§ TEXTE
--------

Dans Dialectique de la dialectique, Luca et Trost entendent, à travers ce message adressé au surréalisme international, transformer le désir en « réalité du désir ». Ils précisent que le surréalisme ne cherche pas plus à gérer l’héritage de la pensée révolutionnaire qu’à occuper la place dévolue à l’avant-garde. Les surréalistes ne cessent de répliquer le désir. Comme le note Fijalkowski, ils se trouvent toujours dans la phase d’un « désir de désirer ». Aussi l’amour objectif vient-il prendre le relais de la découverte capitale du hasard objectif.

Fijalkowski, avec Amphitrite et Le Secret du vide et du plein, poursuit son étude au scalpel des textes infra-noir de Luca. Nous devinons, à travers ses indications minutieuses, tout un monde palpitant de passions et d’interrogations.

--------

§ VOTRE OBJECTIF
Recopiez à l'identique le passage du texte ci-dessus sur le surréalisme, en commençant aux mots « Dans Dialectique de » et en vous arrêtant après « passions et d’interrogations. ». La liste placée plus bas ne joue aucun rôle ici.

§ DOCUMENTS FOURNIS
--------

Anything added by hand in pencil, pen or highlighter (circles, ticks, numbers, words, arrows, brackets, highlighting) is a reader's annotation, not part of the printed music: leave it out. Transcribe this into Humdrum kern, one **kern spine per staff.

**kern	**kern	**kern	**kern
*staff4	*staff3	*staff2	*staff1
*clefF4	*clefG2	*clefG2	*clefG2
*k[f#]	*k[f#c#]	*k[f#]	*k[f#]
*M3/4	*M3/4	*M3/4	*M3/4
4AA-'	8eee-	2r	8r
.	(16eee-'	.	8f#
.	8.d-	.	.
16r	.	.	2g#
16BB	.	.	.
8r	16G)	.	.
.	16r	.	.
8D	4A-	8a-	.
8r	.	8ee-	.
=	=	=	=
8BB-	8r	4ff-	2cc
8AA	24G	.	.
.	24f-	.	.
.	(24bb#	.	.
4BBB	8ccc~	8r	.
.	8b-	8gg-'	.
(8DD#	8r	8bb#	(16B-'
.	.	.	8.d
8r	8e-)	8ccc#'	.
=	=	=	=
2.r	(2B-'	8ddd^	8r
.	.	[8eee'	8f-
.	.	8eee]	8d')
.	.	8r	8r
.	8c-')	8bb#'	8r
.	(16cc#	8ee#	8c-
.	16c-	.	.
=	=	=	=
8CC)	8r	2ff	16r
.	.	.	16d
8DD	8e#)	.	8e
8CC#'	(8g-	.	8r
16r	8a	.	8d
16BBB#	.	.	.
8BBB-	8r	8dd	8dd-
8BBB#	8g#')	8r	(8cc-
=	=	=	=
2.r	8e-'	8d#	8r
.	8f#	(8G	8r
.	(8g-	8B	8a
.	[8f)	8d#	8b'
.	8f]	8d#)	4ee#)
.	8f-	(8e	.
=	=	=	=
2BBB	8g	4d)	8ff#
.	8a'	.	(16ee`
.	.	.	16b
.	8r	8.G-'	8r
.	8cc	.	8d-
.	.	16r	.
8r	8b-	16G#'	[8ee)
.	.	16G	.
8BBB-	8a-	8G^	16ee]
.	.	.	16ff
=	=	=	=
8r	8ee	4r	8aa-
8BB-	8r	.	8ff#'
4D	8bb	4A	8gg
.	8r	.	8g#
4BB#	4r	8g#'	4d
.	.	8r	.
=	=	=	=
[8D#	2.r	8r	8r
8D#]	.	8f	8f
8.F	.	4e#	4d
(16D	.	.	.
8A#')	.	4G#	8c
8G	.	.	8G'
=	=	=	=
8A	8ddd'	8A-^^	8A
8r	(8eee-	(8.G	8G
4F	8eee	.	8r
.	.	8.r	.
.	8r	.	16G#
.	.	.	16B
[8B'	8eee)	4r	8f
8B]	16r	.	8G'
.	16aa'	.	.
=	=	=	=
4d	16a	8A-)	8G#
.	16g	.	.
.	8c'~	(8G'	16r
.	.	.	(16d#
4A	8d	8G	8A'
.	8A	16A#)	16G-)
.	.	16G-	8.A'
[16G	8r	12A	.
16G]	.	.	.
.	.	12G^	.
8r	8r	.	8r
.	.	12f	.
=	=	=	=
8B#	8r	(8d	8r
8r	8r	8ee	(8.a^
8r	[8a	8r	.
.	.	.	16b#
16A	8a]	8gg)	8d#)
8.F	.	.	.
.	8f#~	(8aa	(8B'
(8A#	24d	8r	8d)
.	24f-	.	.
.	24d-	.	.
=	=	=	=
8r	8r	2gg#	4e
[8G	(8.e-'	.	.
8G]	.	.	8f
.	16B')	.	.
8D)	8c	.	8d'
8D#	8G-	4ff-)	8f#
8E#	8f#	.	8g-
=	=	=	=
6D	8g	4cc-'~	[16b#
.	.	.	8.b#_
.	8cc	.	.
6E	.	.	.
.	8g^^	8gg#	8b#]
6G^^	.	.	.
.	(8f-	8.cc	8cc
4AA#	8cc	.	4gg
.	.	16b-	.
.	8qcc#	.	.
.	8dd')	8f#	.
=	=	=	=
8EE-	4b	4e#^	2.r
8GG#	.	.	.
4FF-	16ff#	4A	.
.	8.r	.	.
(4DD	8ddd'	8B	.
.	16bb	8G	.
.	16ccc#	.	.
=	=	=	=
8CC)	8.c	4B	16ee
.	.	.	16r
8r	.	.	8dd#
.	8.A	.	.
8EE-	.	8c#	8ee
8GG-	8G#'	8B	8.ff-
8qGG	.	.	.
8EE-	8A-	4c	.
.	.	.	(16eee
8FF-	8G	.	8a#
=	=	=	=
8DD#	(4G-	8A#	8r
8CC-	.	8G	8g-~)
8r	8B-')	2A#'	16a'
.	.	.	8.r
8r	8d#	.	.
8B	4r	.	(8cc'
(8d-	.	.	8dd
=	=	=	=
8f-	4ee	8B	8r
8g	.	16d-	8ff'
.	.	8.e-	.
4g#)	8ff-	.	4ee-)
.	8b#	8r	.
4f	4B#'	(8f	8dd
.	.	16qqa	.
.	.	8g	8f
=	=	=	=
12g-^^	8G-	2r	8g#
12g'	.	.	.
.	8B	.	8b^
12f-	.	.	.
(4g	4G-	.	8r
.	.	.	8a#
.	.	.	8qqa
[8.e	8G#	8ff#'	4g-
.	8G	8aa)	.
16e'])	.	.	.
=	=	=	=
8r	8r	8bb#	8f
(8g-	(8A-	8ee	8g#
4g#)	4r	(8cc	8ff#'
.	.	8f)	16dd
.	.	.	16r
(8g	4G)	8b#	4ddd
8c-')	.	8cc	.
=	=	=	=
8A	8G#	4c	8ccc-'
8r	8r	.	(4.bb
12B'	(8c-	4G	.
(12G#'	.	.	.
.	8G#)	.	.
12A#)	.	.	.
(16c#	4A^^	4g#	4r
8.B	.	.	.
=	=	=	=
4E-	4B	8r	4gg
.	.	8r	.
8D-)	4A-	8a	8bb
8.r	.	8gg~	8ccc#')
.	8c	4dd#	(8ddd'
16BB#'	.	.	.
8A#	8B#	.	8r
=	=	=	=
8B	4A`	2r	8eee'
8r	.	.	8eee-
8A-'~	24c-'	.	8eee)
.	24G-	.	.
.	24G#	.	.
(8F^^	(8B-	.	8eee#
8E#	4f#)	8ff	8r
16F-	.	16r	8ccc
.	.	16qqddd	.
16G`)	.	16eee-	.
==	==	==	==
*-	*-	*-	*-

--------

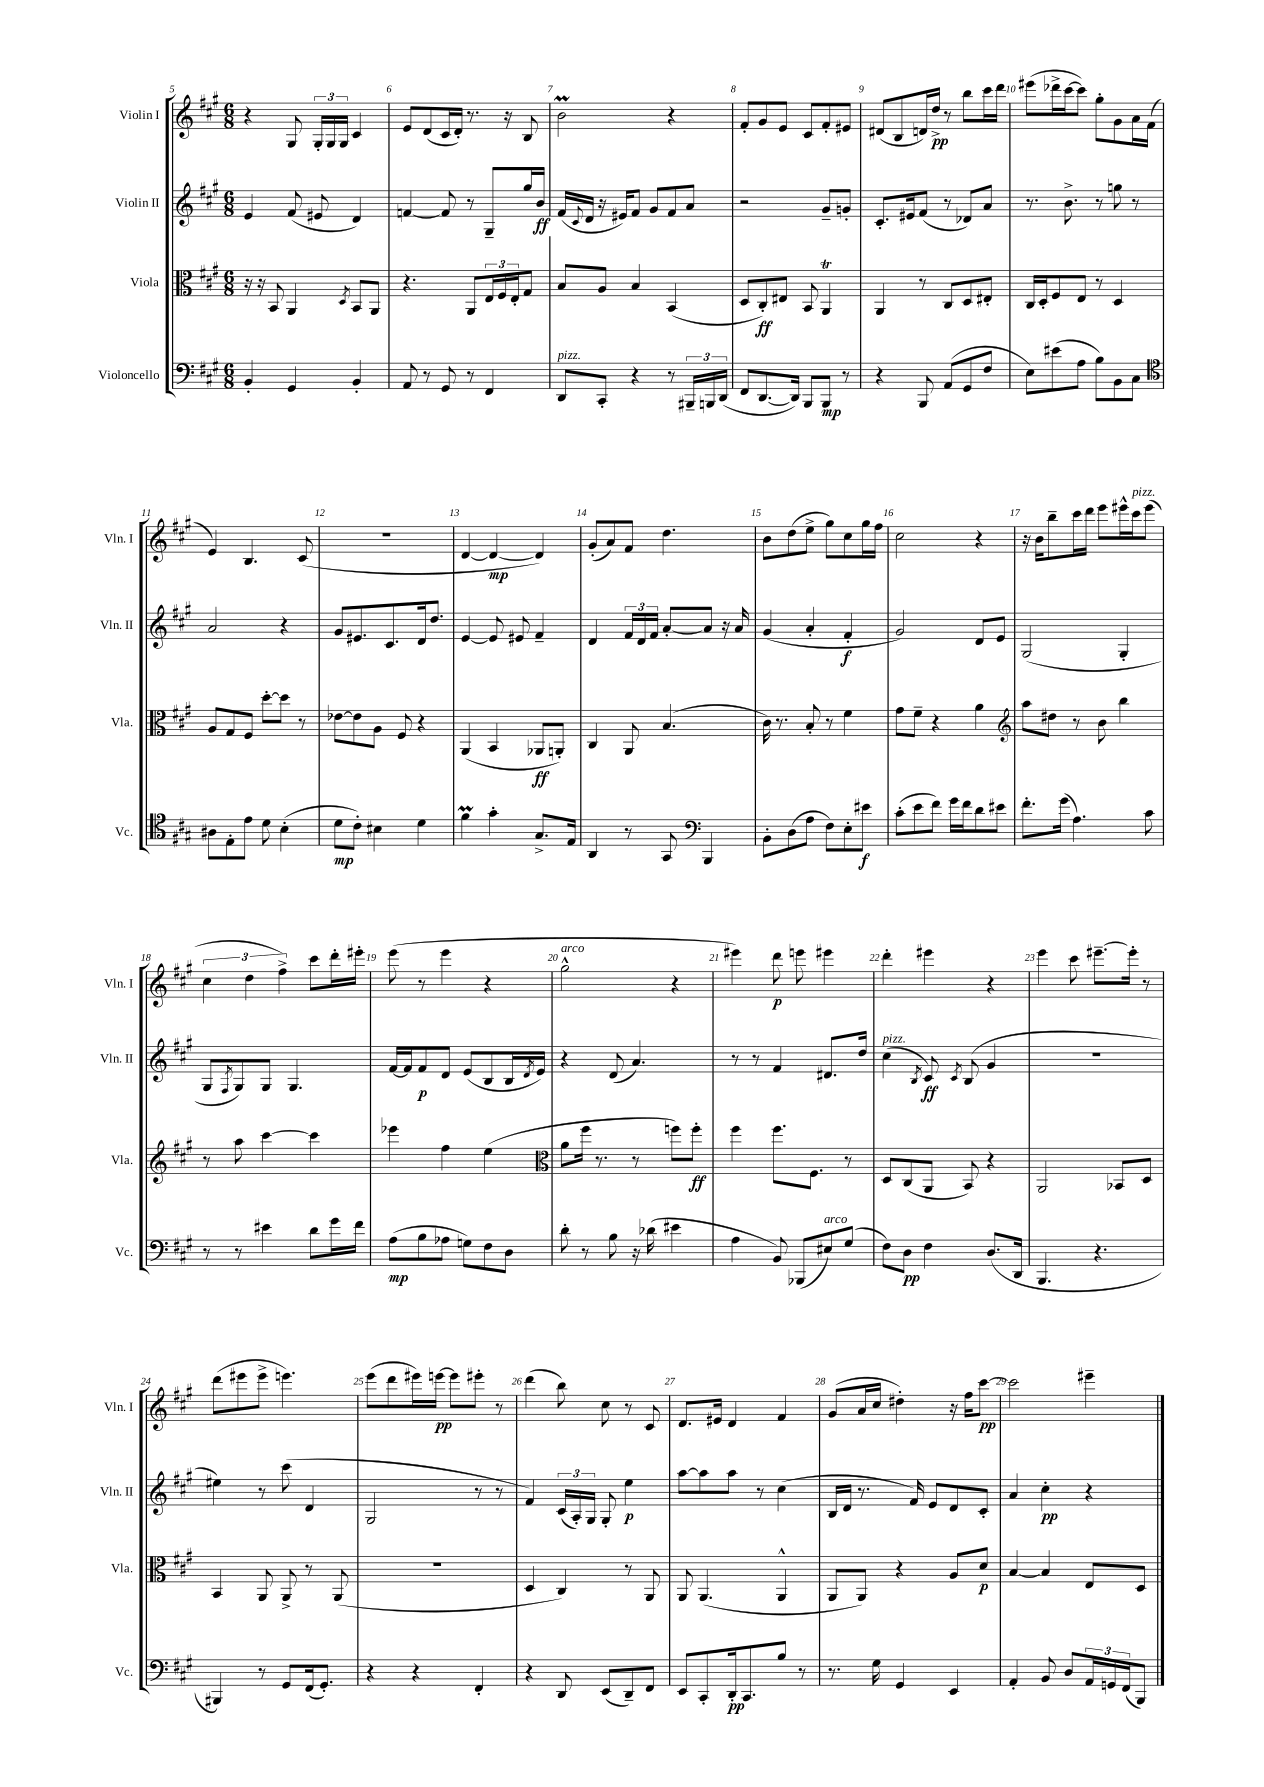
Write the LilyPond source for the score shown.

--------

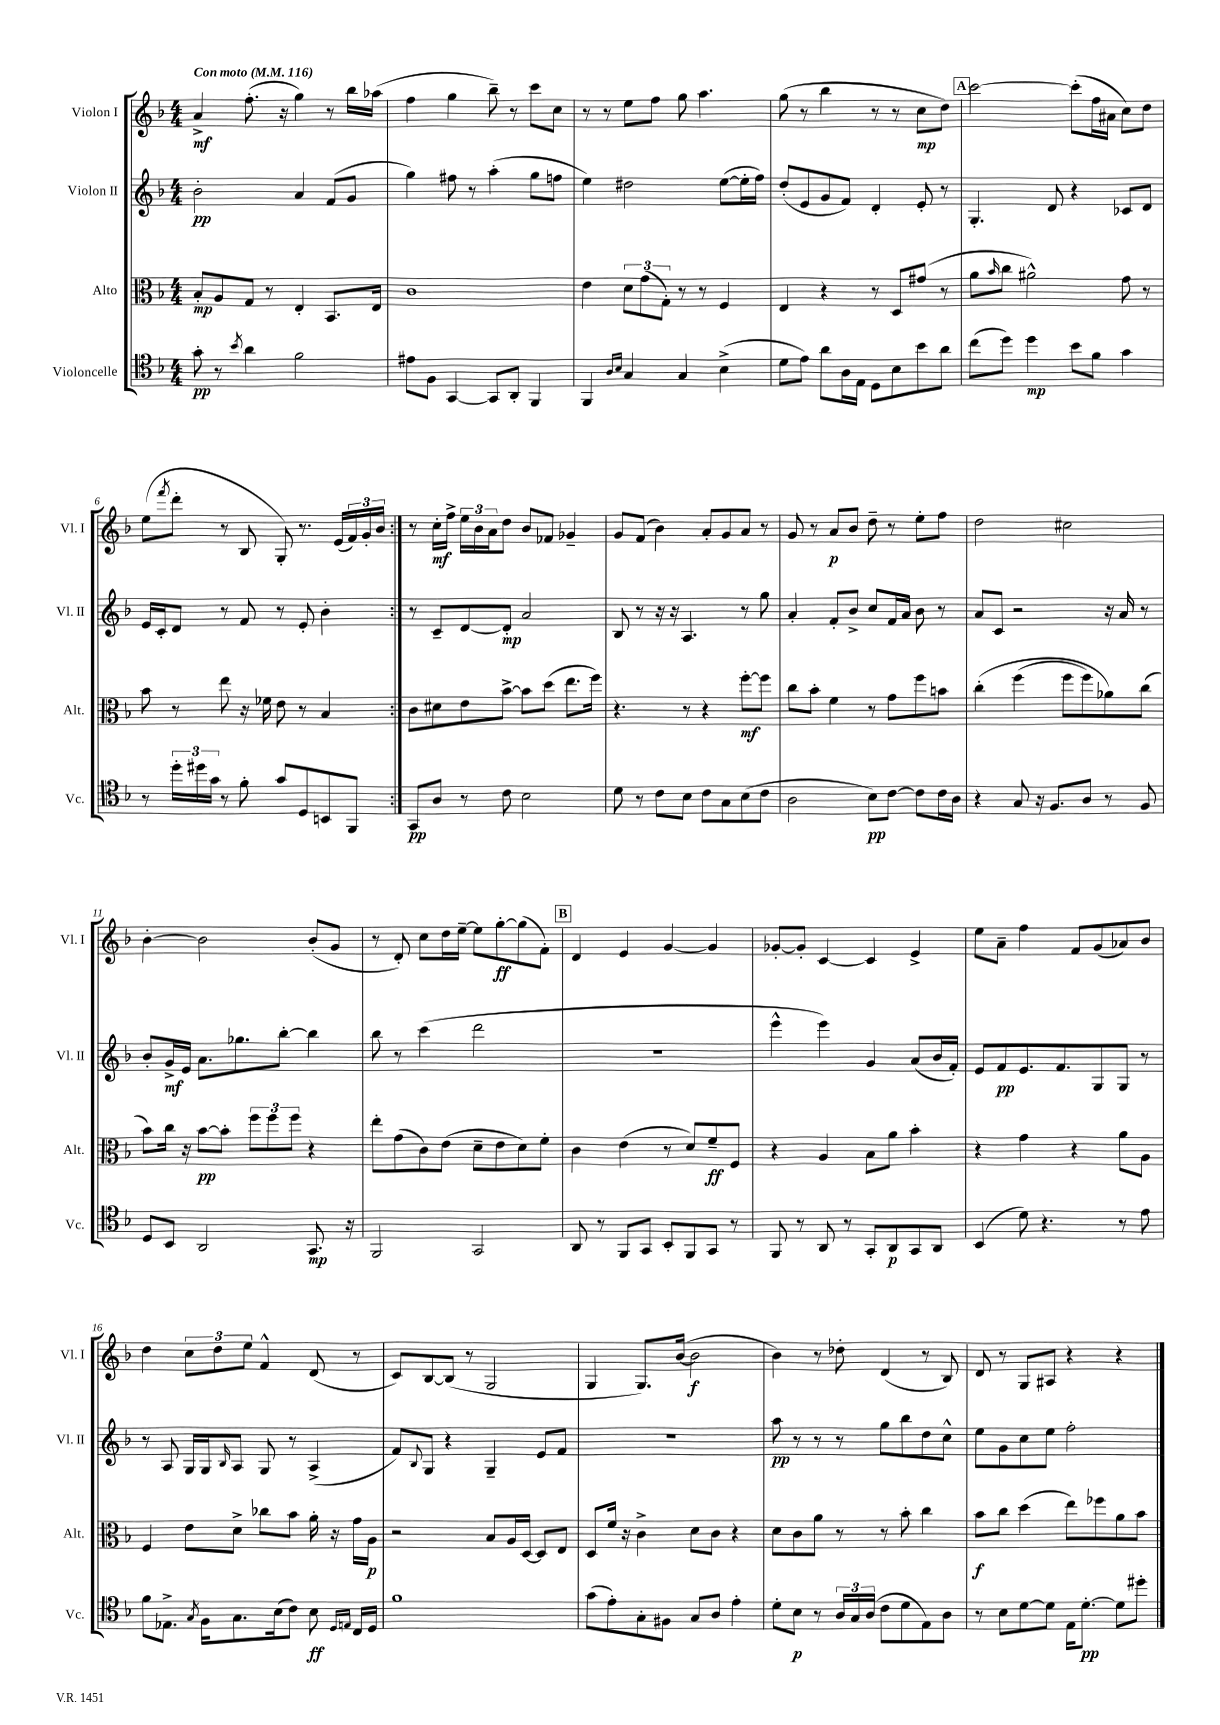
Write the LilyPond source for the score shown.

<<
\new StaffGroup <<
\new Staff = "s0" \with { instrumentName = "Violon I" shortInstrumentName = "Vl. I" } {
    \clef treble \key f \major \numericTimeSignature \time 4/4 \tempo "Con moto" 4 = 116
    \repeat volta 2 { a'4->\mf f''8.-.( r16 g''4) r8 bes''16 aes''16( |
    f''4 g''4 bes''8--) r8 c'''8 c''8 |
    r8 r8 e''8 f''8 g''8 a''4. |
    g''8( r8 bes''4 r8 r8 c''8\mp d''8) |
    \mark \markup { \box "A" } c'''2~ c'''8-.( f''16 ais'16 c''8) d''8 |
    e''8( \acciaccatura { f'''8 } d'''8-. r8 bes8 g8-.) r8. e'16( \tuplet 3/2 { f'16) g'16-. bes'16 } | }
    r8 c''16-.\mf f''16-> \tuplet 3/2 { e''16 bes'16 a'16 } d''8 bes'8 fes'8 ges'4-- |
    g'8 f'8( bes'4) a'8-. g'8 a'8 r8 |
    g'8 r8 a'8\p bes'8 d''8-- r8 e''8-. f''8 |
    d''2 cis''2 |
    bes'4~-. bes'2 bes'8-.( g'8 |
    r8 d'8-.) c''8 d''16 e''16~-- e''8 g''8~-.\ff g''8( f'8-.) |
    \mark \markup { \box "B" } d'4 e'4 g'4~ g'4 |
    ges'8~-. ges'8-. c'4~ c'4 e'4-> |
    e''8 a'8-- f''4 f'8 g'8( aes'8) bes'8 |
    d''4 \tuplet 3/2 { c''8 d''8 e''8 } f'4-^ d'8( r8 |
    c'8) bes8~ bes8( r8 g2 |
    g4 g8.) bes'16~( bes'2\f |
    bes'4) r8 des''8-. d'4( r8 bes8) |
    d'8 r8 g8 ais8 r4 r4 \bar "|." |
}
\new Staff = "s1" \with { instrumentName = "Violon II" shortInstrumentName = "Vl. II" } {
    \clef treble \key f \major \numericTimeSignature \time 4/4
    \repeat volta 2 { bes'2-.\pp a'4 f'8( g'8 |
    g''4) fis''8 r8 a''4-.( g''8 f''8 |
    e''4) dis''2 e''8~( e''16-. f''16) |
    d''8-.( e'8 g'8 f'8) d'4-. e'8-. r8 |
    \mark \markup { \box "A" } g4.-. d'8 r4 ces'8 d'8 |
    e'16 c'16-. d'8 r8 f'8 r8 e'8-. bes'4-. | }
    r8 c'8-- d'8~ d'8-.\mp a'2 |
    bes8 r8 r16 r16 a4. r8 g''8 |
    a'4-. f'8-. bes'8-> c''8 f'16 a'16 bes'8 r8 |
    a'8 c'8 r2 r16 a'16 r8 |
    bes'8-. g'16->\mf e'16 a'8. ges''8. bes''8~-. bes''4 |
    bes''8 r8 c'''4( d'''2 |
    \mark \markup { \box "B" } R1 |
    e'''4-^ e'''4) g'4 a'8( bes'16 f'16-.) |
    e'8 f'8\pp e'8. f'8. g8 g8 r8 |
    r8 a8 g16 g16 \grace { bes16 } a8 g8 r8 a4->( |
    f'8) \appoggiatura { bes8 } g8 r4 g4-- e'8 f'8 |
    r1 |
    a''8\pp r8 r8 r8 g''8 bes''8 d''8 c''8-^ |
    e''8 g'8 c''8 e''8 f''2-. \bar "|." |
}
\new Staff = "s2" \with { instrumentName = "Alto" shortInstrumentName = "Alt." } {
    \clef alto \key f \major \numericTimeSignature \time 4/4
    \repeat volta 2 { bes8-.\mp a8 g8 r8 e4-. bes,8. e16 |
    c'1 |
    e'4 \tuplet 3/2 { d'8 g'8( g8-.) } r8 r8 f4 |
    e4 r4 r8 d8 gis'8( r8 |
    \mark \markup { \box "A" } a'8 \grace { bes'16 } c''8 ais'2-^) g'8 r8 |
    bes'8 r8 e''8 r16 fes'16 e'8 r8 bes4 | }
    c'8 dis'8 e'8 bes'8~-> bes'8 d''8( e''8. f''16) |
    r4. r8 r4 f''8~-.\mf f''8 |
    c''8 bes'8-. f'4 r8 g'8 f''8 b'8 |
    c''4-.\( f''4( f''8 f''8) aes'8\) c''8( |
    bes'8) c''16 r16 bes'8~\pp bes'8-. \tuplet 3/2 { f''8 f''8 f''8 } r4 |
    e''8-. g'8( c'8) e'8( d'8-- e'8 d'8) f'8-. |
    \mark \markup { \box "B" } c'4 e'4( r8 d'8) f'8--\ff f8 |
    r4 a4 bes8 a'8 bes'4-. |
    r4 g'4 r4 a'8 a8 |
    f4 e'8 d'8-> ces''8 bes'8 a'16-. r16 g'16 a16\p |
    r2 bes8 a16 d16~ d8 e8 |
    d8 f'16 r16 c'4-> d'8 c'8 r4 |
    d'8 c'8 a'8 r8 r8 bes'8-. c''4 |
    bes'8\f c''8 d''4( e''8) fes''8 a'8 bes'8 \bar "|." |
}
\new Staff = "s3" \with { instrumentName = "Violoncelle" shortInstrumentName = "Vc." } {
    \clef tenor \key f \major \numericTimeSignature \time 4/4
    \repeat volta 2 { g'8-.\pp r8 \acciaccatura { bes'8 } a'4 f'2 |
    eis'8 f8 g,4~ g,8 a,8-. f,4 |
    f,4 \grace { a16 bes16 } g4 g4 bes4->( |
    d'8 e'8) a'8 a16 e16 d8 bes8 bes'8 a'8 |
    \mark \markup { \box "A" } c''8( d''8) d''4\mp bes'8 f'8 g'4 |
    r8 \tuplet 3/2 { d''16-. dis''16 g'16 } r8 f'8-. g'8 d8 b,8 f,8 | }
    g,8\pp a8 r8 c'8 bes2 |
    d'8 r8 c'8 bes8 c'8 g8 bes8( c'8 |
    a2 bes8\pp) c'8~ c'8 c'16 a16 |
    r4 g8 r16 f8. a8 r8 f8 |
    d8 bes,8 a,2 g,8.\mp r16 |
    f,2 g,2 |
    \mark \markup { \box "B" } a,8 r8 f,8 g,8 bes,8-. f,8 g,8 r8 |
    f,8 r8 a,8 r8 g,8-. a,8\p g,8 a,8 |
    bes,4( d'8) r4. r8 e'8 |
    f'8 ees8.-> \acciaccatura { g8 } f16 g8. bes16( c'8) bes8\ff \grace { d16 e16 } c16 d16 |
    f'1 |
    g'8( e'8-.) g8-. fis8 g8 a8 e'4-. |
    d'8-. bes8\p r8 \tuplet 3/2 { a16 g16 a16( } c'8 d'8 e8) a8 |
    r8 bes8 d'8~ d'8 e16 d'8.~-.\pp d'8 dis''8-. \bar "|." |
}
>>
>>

--------

§ RÉSULTAT OBTENU
Dans Dialectique de la dialectique, Luca et Trost entendent, à travers ce message adressé au surréalisme international, transformer le désir en « réalité du désir ». Ils précisent que le surréalisme ne cherche pas plus à gérer l’héritage de la pensée révolutionnaire qu’à occuper la place dévolue à l’avant-garde. Les surréalistes ne cessent de répliquer le désir. Comme le note Fijalkowski, ils se trouvent toujours dans la phase d’un « désir de désirer ». Aussi l’amour objectif vient-il prendre le relais de la découverte capitale du hasard objectif.

Fijalkowski, avec Amphitrite et Le Secret du vide et du plein, poursuit son étude au scalpel des textes infra-noir de Luca. Nous devinons, à travers ses indications minutieuses, tout un monde palpitant de passions et d’interrogations.